Without any pictures, print exactly the lines that run from the start of the data through the line containing "X011137Y011922D03*".
>>>
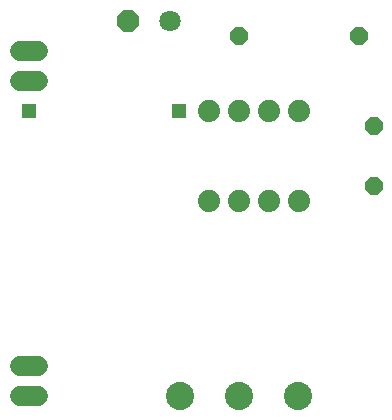
<source format=gbs>
G75*
%MOIN*%
%OFA0B0*%
%FSLAX25Y25*%
%IPPOS*%
%LPD*%
%AMOC8*
5,1,8,0,0,1.08239X$1,22.5*
%
%ADD10OC8,0.07100*%
%ADD11C,0.07100*%
%ADD12OC8,0.06000*%
%ADD13C,0.07400*%
%ADD14C,0.06800*%
%ADD15C,0.09400*%
%ADD16R,0.04762X0.04762*%
D10*
X0049800Y0180337D03*
D11*
X0063800Y0180337D03*
D12*
X0086800Y0175337D03*
X0126800Y0175337D03*
X0131800Y0145337D03*
X0131800Y0125337D03*
D13*
X0106800Y0120337D03*
X0096800Y0120337D03*
X0086800Y0120337D03*
X0076800Y0120337D03*
X0076800Y0150337D03*
X0086800Y0150337D03*
X0096800Y0150337D03*
X0106800Y0150337D03*
D14*
X0019800Y0055337D02*
X0013800Y0055337D01*
X0013800Y0065337D02*
X0019800Y0065337D01*
X0019800Y0160337D02*
X0013800Y0160337D01*
X0013800Y0170337D02*
X0019800Y0170337D01*
D15*
X0067115Y0055337D03*
X0086800Y0055337D03*
X0106485Y0055337D03*
D16*
X0066800Y0150337D03*
X0016800Y0150337D03*
M02*

</source>
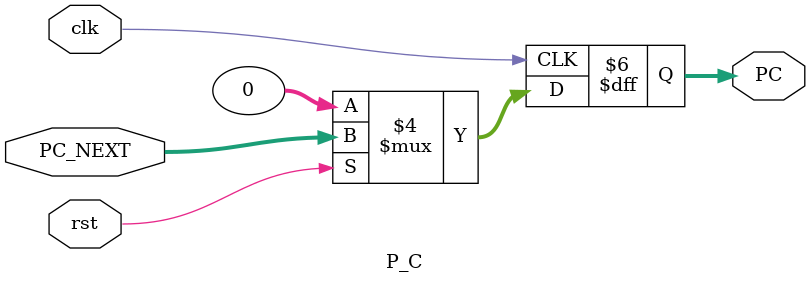
<source format=v>

module P_C(PC_NEXT,PC,rst,clk);
input [31:0] PC_NEXT;
input rst,clk;
output reg [31:0] PC;

always @(posedge clk)
begin
if(rst==1'b0)begin
PC <= 32'h00000000;
end
else
begin
PC<=PC_NEXT;
end
end
   
endmodule

</source>
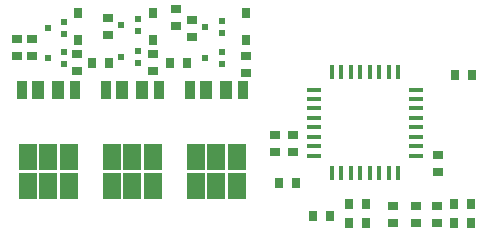
<source format=gtp>
G75*
G70*
%OFA0B0*%
%FSLAX24Y24*%
%IPPOS*%
%LPD*%
%AMOC8*
5,1,8,0,0,1.08239X$1,22.5*
%
%ADD10R,0.0180X0.0460*%
%ADD11R,0.0460X0.0180*%
%ADD12R,0.0393X0.0590*%
%ADD13R,0.0354X0.0275*%
%ADD14R,0.0275X0.0354*%
%ADD15R,0.0354X0.0590*%
%ADD16R,0.0591X0.0866*%
%ADD17R,0.0216X0.0196*%
D10*
X016335Y006447D03*
X016650Y006447D03*
X016965Y006447D03*
X017280Y006447D03*
X017594Y006447D03*
X017909Y006447D03*
X018224Y006447D03*
X018539Y006447D03*
X018539Y009827D03*
X018224Y009827D03*
X017909Y009827D03*
X017594Y009827D03*
X017280Y009827D03*
X016965Y009827D03*
X016650Y009827D03*
X016335Y009827D03*
D11*
X015747Y009239D03*
X015747Y008924D03*
X015747Y008609D03*
X015747Y008294D03*
X015747Y007980D03*
X015747Y007665D03*
X015747Y007350D03*
X015747Y007035D03*
X019127Y007035D03*
X019127Y007350D03*
X019127Y007665D03*
X019127Y007980D03*
X019127Y008294D03*
X019127Y008609D03*
X019127Y008924D03*
X019127Y009239D03*
D12*
X012822Y009237D03*
X012152Y009237D03*
X010022Y009237D03*
X009352Y009237D03*
X007222Y009237D03*
X006552Y009237D03*
D13*
X007837Y009852D03*
X007837Y010422D03*
X008887Y011052D03*
X008887Y011622D03*
X010387Y010422D03*
X010387Y009852D03*
X011687Y011002D03*
X011687Y011572D03*
X011137Y011352D03*
X011137Y011922D03*
X013487Y010372D03*
X013487Y009802D03*
X014437Y007722D03*
X015037Y007722D03*
X015037Y007152D03*
X014437Y007152D03*
X018387Y005372D03*
X018387Y004802D03*
X019137Y004802D03*
X019137Y005372D03*
X019837Y005372D03*
X019837Y004802D03*
X019887Y006502D03*
X019887Y007072D03*
X006337Y010352D03*
X005837Y010352D03*
X005837Y010922D03*
X006337Y010922D03*
D14*
X007887Y010887D03*
X008352Y010137D03*
X008922Y010137D03*
X010387Y010887D03*
X010952Y010137D03*
X011522Y010137D03*
X013487Y010887D03*
X013487Y011787D03*
X010387Y011787D03*
X007887Y011787D03*
X014577Y006112D03*
X015147Y006112D03*
X015702Y005037D03*
X016272Y005037D03*
X016902Y004787D03*
X017472Y004787D03*
X017472Y005437D03*
X016902Y005437D03*
X020402Y005437D03*
X020972Y005437D03*
X020972Y004787D03*
X020402Y004787D03*
X020452Y009737D03*
X021022Y009737D03*
D15*
X013385Y009227D03*
X011589Y009227D03*
X010585Y009227D03*
X008789Y009227D03*
X007785Y009227D03*
X005989Y009227D03*
D16*
X006198Y006038D03*
X006887Y006038D03*
X007576Y006038D03*
X007576Y006983D03*
X006887Y006983D03*
X006198Y006983D03*
X008998Y006983D03*
X009687Y006983D03*
X010376Y006983D03*
X010376Y006038D03*
X009687Y006038D03*
X008998Y006038D03*
X011798Y006038D03*
X012487Y006038D03*
X013176Y006038D03*
X013176Y006983D03*
X012487Y006983D03*
X011798Y006983D03*
D17*
X012663Y010090D03*
X012111Y010287D03*
X012663Y010484D03*
X012663Y011140D03*
X012663Y011534D03*
X012111Y011337D03*
X009863Y011190D03*
X009863Y011584D03*
X009311Y011387D03*
X009863Y010534D03*
X009863Y010140D03*
X009311Y010337D03*
X007413Y010484D03*
X006861Y010287D03*
X007413Y010090D03*
X007413Y011090D03*
X006861Y011287D03*
X007413Y011484D03*
M02*

</source>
<<<
• [Exercise solution]:
<source format=gbs>
G75*
%MOIN*%
%OFA0B0*%
%FSLAX25Y25*%
%IPPOS*%
%LPD*%
%AMOC8*
5,1,8,0,0,1.08239X$1,22.5*
%
%ADD10OC8,0.07100*%
%ADD11C,0.07100*%
%ADD12OC8,0.06000*%
%ADD13C,0.07400*%
%ADD14C,0.06800*%
%ADD15C,0.09400*%
%ADD16R,0.04762X0.04762*%
D10*
X0049800Y0180337D03*
D11*
X0063800Y0180337D03*
D12*
X0086800Y0175337D03*
X0126800Y0175337D03*
X0131800Y0145337D03*
X0131800Y0125337D03*
D13*
X0106800Y0120337D03*
X0096800Y0120337D03*
X0086800Y0120337D03*
X0076800Y0120337D03*
X0076800Y0150337D03*
X0086800Y0150337D03*
X0096800Y0150337D03*
X0106800Y0150337D03*
D14*
X0019800Y0055337D02*
X0013800Y0055337D01*
X0013800Y0065337D02*
X0019800Y0065337D01*
X0019800Y0160337D02*
X0013800Y0160337D01*
X0013800Y0170337D02*
X0019800Y0170337D01*
D15*
X0067115Y0055337D03*
X0086800Y0055337D03*
X0106485Y0055337D03*
D16*
X0066800Y0150337D03*
X0016800Y0150337D03*
M02*

</source>
<source format=v>

module P_C(PC_NEXT,PC,rst,clk);
input [31:0] PC_NEXT;
input rst,clk;
output reg [31:0] PC;

always @(posedge clk)
begin
if(rst==1'b0)begin
PC <= 32'h00000000;
end
else
begin
PC<=PC_NEXT;
end
end
   
endmodule

</source>
<source format=gtp>
G75*
G70*
%OFA0B0*%
%FSLAX24Y24*%
%IPPOS*%
%LPD*%
%AMOC8*
5,1,8,0,0,1.08239X$1,22.5*
%
%ADD10R,0.0180X0.0460*%
%ADD11R,0.0460X0.0180*%
%ADD12R,0.0393X0.0590*%
%ADD13R,0.0354X0.0275*%
%ADD14R,0.0275X0.0354*%
%ADD15R,0.0354X0.0590*%
%ADD16R,0.0591X0.0866*%
%ADD17R,0.0216X0.0196*%
D10*
X016335Y006447D03*
X016650Y006447D03*
X016965Y006447D03*
X017280Y006447D03*
X017594Y006447D03*
X017909Y006447D03*
X018224Y006447D03*
X018539Y006447D03*
X018539Y009827D03*
X018224Y009827D03*
X017909Y009827D03*
X017594Y009827D03*
X017280Y009827D03*
X016965Y009827D03*
X016650Y009827D03*
X016335Y009827D03*
D11*
X015747Y009239D03*
X015747Y008924D03*
X015747Y008609D03*
X015747Y008294D03*
X015747Y007980D03*
X015747Y007665D03*
X015747Y007350D03*
X015747Y007035D03*
X019127Y007035D03*
X019127Y007350D03*
X019127Y007665D03*
X019127Y007980D03*
X019127Y008294D03*
X019127Y008609D03*
X019127Y008924D03*
X019127Y009239D03*
D12*
X012822Y009237D03*
X012152Y009237D03*
X010022Y009237D03*
X009352Y009237D03*
X007222Y009237D03*
X006552Y009237D03*
D13*
X007837Y009852D03*
X007837Y010422D03*
X008887Y011052D03*
X008887Y011622D03*
X010387Y010422D03*
X010387Y009852D03*
X011687Y011002D03*
X011687Y011572D03*
X011137Y011352D03*
X011137Y011922D03*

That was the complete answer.